This is the countdown:
1 week to end of externship
2 weeks to move-in date
3 weeks to graduation
Where did time go??
I cut my finger last weekend and spent an evening Facetiming all the doctors in my phone book. In one week, my little finger’s healed up miraculously fast, but I was convinced I would be capable of extracting class 3 mobility teeth only. At a lunch meeting, the dentist emphasized taking care of ourselves- watching out for burnout, working out (get BIG), and eating well. And there I was, staring at my bandaged up pinky and greasy plate of pizza oils. It's a hard balance being kind to yourself (gosh I love caramel popcorn) and checking yourself (eating out every single day of the week? come on).
Some days I feel very big, and other days very small. I know so much already and still have so much to learn. Being humble and proud, satisfied and hungry, it's trix-tricky. I'm simultaneously ready to GET OUTTA HERE and stay a little longer.
Here's our group of lions at our senior dinner at the Union League last week...
...where not a single drop of tear left my face. Just sniffles.
Sunday, April 3, 2016
It's beautiful April. The weather's nice enough that L and I are walking everywhere. Flowers are blooming in Rittenhouse Square in the most gorgeous way. We've been biking all over town, hoping our groceries will fit into our bike baskets.
The big question for me has been: how much of dentistry plays into my identity? I mentioned it briefly in my last post and lately, I've been obsessed with this question. Examining myself during times when I'm not at work, constantly checking in to see if dentistry is on my mind...

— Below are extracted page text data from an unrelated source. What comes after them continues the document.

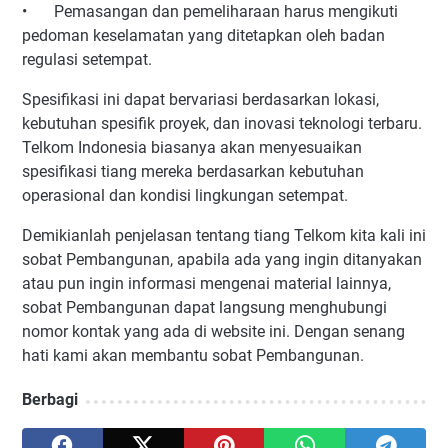
•
Pemasangan dan pemeliharaan harus mengikuti
pedoman keselamatan yang ditetapkan oleh badan
regulasi setempat.
Spesifikasi ini dapat bervariasi berdasarkan lokasi,
kebutuhan spesifik proyek, dan inovasi teknologi terbaru.
Telkom Indonesia biasanya akan menyesuaikan
spesifikasi tiang mereka berdasarkan kebutuhan
operasional dan kondisi lingkungan setempat.
Demikianlah penjelasan tentang tiang Telkom kita kali ini
sobat Pembangunan, apabila ada yang ingin ditanyakan
atau pun ingin informasi mengenai material lainnya,
sobat Pembangunan dapat langsung menghubungi
nomor kontak yang ada di website ini. Dengan senang
hati kami akan membantu sobat Pembangunan.
Berbagi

I am beyond excited for my job next year (exhibit a: my little gushy post on Instagram)- but as usual, I have a bunch of questions: How much of my job will be my identity? Because we all love to ask that question: what do you do? If someone were to ask me what I'd been up to, I'd reply with all sorts of dental school news. Working on this case, with this interesting occlusion, etc etc...
In the grocery line yesterday I was staring at a lady's arthritic hands-- very intently-- because it scared me to no end, that to me equals end of my career. To have a career that is very dependent on my body feels fragile, just as I'm sure athletes do as they get older, but I entered this profession thinking my brain was on the line. To know that my body is a very important vehicle for delivering that knowledge makes me nervous.
In other career-related thoughts, I've been thinking about chopping my hair into a bob. This is from college when I had my hair in a mushroom bob (we're in New Orleans for a lacrosse tournament!). To signal to the world and (more) to myself that graduation is a new beginning, entry into the grown-up world. New working dentist life.
I think to myself now, something as personal as a haircut shouldn't care about your career! This signals that I really do see myself as "Yesle the dentist", that this is a Venn diagram with a big overlap. As a perpetual dilettante who does many things (even in college I had lacrosse, swimming, running-- I was never good at any one of them) to have such a big CHUNK of my efforts/time devoted to this thing called dentistry.... it's a new concept and even after almost-four years of dental school, still novel.